Source records
Start of Block
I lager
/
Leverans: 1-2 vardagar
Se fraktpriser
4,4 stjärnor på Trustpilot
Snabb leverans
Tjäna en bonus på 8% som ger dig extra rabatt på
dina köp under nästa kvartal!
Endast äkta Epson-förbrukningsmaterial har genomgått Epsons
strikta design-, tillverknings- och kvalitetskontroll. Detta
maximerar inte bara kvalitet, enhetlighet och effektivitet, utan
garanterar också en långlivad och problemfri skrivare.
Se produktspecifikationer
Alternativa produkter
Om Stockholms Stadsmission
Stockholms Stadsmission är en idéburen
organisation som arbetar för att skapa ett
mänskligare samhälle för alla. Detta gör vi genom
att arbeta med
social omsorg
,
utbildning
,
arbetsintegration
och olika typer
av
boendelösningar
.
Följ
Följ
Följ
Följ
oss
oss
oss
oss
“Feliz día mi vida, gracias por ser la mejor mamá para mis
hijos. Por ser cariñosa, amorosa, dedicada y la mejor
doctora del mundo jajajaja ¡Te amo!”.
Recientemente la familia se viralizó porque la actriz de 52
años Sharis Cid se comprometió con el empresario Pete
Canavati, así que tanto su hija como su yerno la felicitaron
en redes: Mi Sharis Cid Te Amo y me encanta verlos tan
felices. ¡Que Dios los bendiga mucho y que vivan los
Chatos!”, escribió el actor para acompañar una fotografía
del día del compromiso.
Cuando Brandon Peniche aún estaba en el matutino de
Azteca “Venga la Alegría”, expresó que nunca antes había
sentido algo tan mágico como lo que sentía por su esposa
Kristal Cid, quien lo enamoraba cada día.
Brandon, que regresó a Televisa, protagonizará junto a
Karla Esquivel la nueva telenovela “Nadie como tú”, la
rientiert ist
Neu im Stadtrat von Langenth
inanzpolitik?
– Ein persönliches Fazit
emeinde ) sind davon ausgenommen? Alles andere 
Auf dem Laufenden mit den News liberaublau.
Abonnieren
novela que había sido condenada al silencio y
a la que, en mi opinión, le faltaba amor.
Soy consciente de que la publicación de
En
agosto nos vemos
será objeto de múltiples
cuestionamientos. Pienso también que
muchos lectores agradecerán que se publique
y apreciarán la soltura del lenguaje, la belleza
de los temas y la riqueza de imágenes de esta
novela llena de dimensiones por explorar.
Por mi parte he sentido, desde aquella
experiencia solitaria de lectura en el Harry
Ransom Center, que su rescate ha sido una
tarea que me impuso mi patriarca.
End of Block
| WORK TASK |
If a line above contains the string "sentido", count it, then give the total and nothing else.

| SOLUTION FOR THIS TASK |
2